A fuzzy video content representation for video summarization and content-based retrieval

https://doi.org/10.1016/S0165-1684(00)00019-0Get rights and content

Abstract

In this paper, a fuzzy representation of visual content is proposed, which is useful for the new emerging multimedia applications, such as content-based image indexing and retrieval, video browsing and summarization. In particular, a multidimensional fuzzy histogram is constructed for each video frame based on a collection of appropriate features, extracted using video sequence analysis techniques. This approach is then applied both for video summarization, in the context of a content-based sampling algorithm, and for content-based indexing and retrieval. In the first case, video summarization is accomplished by discarding shots or frames of similar visual content so that only a small but meaningful amount of information is retained (key-frames). In the second case, a content-based retrieval scheme is investigated, so that the most similar images to a query are extracted. Experimental results and comparison with other known methods are presented to indicate the good performance of the proposed scheme on real-life video recordings.

Zusammenfassung

In dieser Arbeit wird eine unscharfe (fuzzy) Darstellung des visuellen lnhalts vorgeschlagen, die von Nutzen für die neu aufkommenden Multimedia-Anwendungen wie inhaltsbasierte Bildindizierung und -auffindung, Video-Browsing und Video-Zusammenfassung ist.

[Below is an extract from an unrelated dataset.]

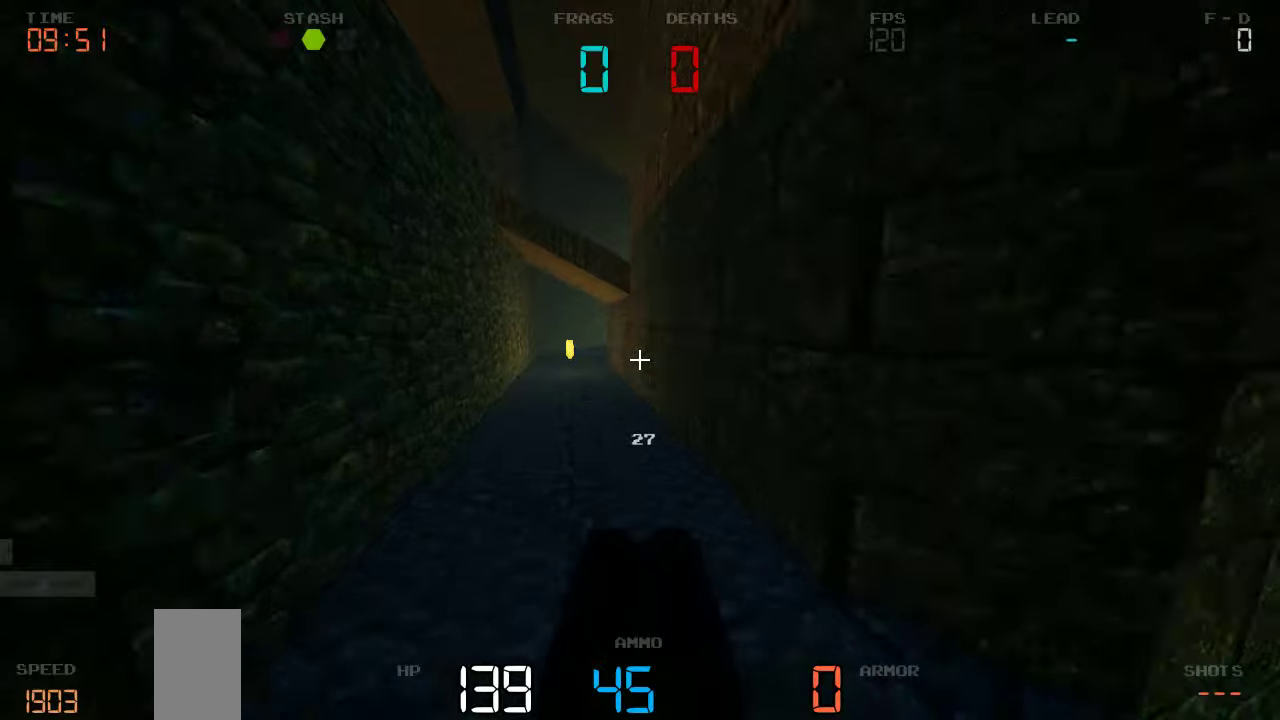
{"keys": ["a", "w"], "events": [[400, "a", "down"]]}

Im speziellen wird ein mehrdimensionales fuzzy Histogramm für jedes Videobild konstruiert, welches auf einer Menge von geeigneten Merkmalen beruht, die mittels Verfahren zur Video-Sequenzanalyse extrahiert werden. Dieser Ansatz wird sowohl auf die Video-Zusammenfassung (in Zusammenhang mit einem inhaltsbasierten Abtastalgorithmus) als auch auf die inhaltsbasierte Indizierung und Auffindung angewandt. Im ersten Fall wird die Video-Zusammenfassung durch Verwerfen von Bildern mit ähnlichem visuellen Inhalt erzielt, so daß nur eine kleine aber aussagekräftige Menge von Information zurückbehalten wird (Schlüsselbilder). Im zweiten Fall wird eine inhaltsbasierte Auffindungsmethode untersucht, so daß die einer Anfrage am meisten entsprechenden Bilder extrahiert werden. Die gute Leistungsfähigkeit der vorgeschlagenen Methode bei echten Videoaufnahmen wird durch experimentelle Ergebnisse und durch Vergleich mit anderen bekannten Methoden gezeigt.

Résumé

Dans cet article, nous proposons une représentation floue du contenu visuel qui est utile pour les nouvelles applications multimédias émergeantes, telles l'indexage et la récupération d'images par le contenu, ou le parcours et le résumé vidéo. En particulier, un histogramme flou multidimensionnel est construit pour chaque trame vidéo, sur base d'une collection de caractéristiques appropriées, extraites en utilisant des techniques d'analyse de séquences vidéo. Cette approche est ensuite appliquée à la fois au résumé vidéo, dans le contexte d'un algorithme d'échantillonnage basé sur le contenu, et à l'indexage et la récupération basés sur le contenu. Dans le premier cas, le résumé vidéo est accompli est éliminant des plans ou des trames de contenu visuel similaire, (trames-clés). Dans le second cas, nous investiguons un schéma de récupération sur base du contenu, de sorte que les images les plus semblables à une requête soient extraites. Des résultats expérimentaux et une comparison avec d'autres méthodes connues sont présentées pour indiquer les bonnes performances du schéma proposé sur des enregistrements vidéo de la vie réelle

Introduction

The increasing amount of digital image and video data has stimulated new technologies for efficient searching, indexing, content-based retrieving and managing multimedia databases. The traditional approach of keyword annotation to accessing image or video information has the drawback that, apart from the large amount of effort for developing annotations, it cannot efficiently characterize the rich visual content using only text. For this reason, content-based retrieval algorithms have been recently proposed and they have attracted a great research interest in the image processing community. [10], [19]. Examples of content-based retrieval systems, either academic or in the first stage of commercial exploitation include the QBIC [8], Virage [11] or VisualSeek [21] prototypes. In this framework, the moving picture expert group (MPEG) is currently defining the new MPEG-7 standard [17], to specify a set of descriptors for an efficient interface of multimedia information.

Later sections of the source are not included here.